Before you can calculate your operating profit margin, you first need to calculate your operating income. And before you can calculate your operating income, you must calculate your gross profit. In our example above, the gross profit for your fireworks business is $450,000, or revenue ($750,000) minus cost of goods sold ($300,000). The after-tax profit margin refers to the revenue and financial performance of a company after the net income has been divided from the net sales. The after-tax profit margin measures how effectively a company controls its cost, this profit margin shows how much revenue a company has left after its net income is divided by its net sales. If the after-tax profit margin of a company is high, it indicates that the company is effective in managing.
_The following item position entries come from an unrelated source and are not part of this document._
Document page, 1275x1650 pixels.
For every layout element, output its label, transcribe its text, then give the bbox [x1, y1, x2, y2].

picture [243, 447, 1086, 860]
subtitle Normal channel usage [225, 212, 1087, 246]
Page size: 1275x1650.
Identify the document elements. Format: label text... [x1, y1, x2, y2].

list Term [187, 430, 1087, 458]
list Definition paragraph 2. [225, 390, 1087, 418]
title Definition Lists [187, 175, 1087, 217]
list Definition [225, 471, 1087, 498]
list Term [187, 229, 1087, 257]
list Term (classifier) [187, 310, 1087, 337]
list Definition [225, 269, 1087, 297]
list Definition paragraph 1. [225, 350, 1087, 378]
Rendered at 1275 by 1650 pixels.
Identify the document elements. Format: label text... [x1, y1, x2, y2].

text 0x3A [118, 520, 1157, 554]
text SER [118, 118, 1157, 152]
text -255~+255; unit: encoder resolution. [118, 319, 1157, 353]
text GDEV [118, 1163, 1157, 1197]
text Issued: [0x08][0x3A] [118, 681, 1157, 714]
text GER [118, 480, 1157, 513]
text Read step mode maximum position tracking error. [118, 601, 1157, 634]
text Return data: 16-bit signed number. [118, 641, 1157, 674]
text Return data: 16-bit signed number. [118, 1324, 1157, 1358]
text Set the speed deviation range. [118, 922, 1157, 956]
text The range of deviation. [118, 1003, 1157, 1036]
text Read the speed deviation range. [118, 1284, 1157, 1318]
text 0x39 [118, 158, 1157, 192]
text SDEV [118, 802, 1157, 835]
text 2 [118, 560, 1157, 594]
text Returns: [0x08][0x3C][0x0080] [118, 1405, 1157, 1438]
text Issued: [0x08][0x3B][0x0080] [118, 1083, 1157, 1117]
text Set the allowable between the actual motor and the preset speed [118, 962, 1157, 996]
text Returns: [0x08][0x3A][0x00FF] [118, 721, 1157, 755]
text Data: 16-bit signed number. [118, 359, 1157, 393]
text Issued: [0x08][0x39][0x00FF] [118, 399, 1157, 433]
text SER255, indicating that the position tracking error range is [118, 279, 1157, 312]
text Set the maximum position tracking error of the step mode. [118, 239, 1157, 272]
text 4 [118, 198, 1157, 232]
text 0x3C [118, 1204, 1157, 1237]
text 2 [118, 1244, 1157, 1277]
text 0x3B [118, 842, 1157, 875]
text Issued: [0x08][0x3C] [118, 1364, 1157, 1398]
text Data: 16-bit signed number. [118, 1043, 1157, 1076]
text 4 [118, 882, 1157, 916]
A high gross profit margin means you have more money available to run your business. A high net profit margin means you have more money available to distribute to owners or shareholders in the business. For example, corporations in Pennsylvania pay a top marginal income tax rate to their state of 8.99%, while those in neighboring West Virginia, pay a top marginal rate of 6.50%, according to the Tax Foundation.

A company with a higher profit margin than competitors is usually more efficient, flexible and able to take on new opportunities. “The higher your net profit margin, the more money you put in your pocket,” says Nadine Jaillet, a Senior Account Manager at BDC. A financial professional will offer guidance based on the information provided and offer a no-obligation call to better understand your situation. This means that the business earned $0.67 net income for every $1 of net revenue. If the business doesn’t have any of these deductions, the net revenue should be equal to the gross revenue. Net revenue is the figure we arrive at after deducting returns, allowances, and discounts from the gross revenue.

This means that it was able to generate $0.50 net income for every $1 of net revenue. This is because the net revenue represents how much revenue the business truly earned for a certain period. Net income is the main source of dividends that a business distributes to its shareholders.

What’s more, our complete suite of business services, from Worry-Free Compliance Service to our ZenBusiness Money App, can help your company stay on track. Net income is also called the bottom line for a company as it appears at the end of the income statement. When someone refers to profit margin, they are usually talking about the bottom line, or net profit margin. While net profit margin is important, there are three other kinds of profit margin that can also give you insights into the health of your business.

The gross margin only considers the cost of sales, while the operating margin only considers the cost of sales and operating expenses. Net income is the profit that a business after deducting all expenses (including taxes) from the revenue. Do note that the after-tax profit margin alone isn’t enough to provide an exact measure of a business’s financial well-being.